Sitting at home beside Jamie on a recent weekday, Janicki lights a cigarette. His hands shake. "PTSD was called shell shock in World War I," Janicki says. "They've humbled down the name, and now they are trying to humble down their actual ties to it, basically." His pit bull sleeps near his feet. To make rent, he recently pawned his 9 mm handgun and sold his AK-47 rifle. Their car is still impounded in Illinois; an Army friend lent Janicki his Pontiac Grand Am.

The Secret Service still classifies his arrest as an open case and recently called his mother to see if he was coming home for Christmas. He missed his court dates, so he has open bench warrants for his arrest in D.C. and Illinois.

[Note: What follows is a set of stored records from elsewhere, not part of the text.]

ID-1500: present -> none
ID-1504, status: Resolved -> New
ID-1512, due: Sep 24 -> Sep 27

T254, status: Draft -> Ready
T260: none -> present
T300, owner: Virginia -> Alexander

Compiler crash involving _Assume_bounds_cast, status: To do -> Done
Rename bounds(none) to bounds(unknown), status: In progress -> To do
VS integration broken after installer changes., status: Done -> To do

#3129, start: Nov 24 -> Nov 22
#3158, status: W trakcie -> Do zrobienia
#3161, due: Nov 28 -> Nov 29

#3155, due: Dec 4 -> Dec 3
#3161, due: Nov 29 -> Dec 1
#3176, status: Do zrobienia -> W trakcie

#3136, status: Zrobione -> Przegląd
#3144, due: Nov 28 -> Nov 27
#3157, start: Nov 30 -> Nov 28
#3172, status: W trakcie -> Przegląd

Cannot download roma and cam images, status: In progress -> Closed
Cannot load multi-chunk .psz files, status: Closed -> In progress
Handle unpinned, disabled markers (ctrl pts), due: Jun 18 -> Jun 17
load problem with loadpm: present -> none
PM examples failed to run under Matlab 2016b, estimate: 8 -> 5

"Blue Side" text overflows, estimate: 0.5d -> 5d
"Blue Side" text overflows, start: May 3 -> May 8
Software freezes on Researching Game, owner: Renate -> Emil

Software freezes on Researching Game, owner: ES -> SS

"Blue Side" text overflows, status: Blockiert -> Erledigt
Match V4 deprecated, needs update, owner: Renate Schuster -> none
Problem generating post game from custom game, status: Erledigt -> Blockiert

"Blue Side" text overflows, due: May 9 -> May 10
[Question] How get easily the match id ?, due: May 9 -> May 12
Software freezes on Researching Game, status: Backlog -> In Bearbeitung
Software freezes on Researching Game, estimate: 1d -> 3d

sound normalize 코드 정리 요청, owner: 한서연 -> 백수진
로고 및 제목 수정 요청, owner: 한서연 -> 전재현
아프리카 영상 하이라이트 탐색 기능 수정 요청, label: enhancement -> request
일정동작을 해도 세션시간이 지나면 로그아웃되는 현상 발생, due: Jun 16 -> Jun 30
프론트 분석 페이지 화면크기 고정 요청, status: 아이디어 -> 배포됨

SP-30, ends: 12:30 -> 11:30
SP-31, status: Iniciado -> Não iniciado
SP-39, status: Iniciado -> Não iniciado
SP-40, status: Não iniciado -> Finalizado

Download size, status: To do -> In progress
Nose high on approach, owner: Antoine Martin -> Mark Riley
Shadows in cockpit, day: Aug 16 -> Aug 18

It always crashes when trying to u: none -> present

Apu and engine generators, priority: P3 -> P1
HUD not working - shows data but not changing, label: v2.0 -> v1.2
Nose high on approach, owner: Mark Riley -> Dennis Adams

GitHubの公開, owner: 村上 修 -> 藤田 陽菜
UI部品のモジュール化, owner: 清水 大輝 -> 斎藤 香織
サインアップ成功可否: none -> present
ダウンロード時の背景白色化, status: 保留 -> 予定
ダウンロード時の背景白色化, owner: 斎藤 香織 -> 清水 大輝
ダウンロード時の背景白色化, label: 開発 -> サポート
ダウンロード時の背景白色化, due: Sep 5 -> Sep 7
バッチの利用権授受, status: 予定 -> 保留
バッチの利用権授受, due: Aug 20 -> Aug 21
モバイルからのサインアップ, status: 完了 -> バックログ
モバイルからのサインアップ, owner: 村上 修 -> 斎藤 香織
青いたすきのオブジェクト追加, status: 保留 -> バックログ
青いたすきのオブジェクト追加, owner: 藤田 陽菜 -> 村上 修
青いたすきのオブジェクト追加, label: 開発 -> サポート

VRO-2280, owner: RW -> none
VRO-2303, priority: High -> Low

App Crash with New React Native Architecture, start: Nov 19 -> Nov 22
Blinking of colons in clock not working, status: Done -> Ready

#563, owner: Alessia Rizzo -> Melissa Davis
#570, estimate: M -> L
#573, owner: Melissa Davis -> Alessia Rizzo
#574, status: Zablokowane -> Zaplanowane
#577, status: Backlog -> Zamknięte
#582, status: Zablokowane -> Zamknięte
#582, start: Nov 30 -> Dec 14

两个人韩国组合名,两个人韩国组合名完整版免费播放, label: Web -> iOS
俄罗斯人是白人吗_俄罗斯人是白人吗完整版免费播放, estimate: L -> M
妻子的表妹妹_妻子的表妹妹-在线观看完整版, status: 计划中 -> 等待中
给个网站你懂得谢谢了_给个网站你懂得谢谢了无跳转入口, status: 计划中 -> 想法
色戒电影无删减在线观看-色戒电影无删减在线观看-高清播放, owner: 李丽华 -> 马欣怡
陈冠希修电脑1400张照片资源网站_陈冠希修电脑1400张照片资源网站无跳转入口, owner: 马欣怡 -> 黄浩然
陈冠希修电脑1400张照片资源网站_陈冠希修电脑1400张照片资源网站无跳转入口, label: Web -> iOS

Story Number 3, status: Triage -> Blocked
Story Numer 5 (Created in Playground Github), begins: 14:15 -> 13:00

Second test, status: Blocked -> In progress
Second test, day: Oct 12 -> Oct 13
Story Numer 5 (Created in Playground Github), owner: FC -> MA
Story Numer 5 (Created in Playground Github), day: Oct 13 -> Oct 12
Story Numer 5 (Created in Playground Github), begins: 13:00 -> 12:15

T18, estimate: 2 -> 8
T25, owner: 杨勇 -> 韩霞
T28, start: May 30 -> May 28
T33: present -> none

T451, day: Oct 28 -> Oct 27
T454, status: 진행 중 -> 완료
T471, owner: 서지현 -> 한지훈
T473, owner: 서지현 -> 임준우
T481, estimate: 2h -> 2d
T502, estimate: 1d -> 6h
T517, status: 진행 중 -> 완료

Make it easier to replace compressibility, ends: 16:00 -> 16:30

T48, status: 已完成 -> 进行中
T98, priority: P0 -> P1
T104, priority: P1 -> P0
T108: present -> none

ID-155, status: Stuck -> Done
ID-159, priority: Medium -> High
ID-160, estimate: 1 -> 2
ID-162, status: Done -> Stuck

He fiddles unconsciously, messing with the dog or twisting up paper coffee cups. "I always feel antsy, like I'm supposed to be doing more but there isn't more to do," he says. "In Iraq, you're always paranoid of everyone outside your small group, your small unit, because they are all Iraqis. When I came back, I was paranoid of everybody outside my small group of my family, and then I started getting paranoid of, like, family members as well."

"He's 100 percent better," Jamie says unconvincingly.

She smokes and watches her husband intently before she adds, "But what if, God forbid, it happens again?" He passes over a package-handling gig because it's too far away; his wife has the car most days. He skips a painting job because it requires the initial investment of tools; he's too broke for that. He ignores a delivery position; it requires a clean driving record. Construction is out because of the cold weather. A whole column of opportunities is skipped for his own self-respect, because they pay less than $10 an hour.